2011年から台湾・香港向けの日本観光情報サイト「樂吃購(ラーチーゴー)!日本」を運営する、ジーリーメディアグループの吉田皓一代表は「台湾・香港の訪日客はリピーターが多く観光もマニアック化が顕著」と説明する。個人旅行の比率も60%と高いことから(観光庁調べ)、何度も日本を訪れている利用者の欲求は「佐賀の田舎の煎餅店で手作り体験をしたい」「ハーレーダビッドソン好きが集まる四国でツーリングをしたい」「農家に泊まりたい」などと、細分化している状況がある。

同社が台北で運営するアンテナショップで302人に調査した結果によると、海外旅行の情報源はウェブが8割以上を占める。次いでガイドブック(56.3%)、テレビ(27.5%)、パンフレット(7.6%)、新聞(6.6%)という結果だった(複数回答含む)。「自ら情報収集する意欲が高い点が特徴。自治体から台湾でのウェブを使った情報発信や効果検証について相談を受ける機会も増えている」とのこと。何より、台湾・香港の訪日需要は政治や天災、経済にまつわるリスクの影響を受けにくい点も大きい。
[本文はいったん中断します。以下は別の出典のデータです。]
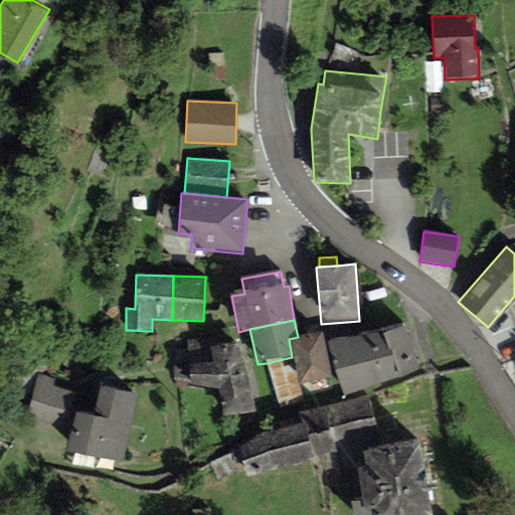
[(405,322),(329,341),(343,396),(417,371),(405,322)]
ガイドブック制作についても日本ほど編集のクオリティが高い媒体が少ないため、実は狙い目だという。同社では奈良市から相談を受け、台湾の女性向けガイドブックを制作したことも。このほか、3月には台北のアンテナショップに熊本県の観光案内所を設置し、台湾人にとって定番のスポットだけでなく人吉、黒川温泉や天草といったエリアのアピールにつながった例もある。

「成功のカギはターゲットを細分化し、ターゲット自身の目線で発信すること。一方で、訪日外国人を一括りで見てしまう企業や自治体が多いのが現状です。ウェブなどを活用して現地のニーズに密着した情報発信ができれば、一歩抜きんでることができると思います」と吉田氏は話している。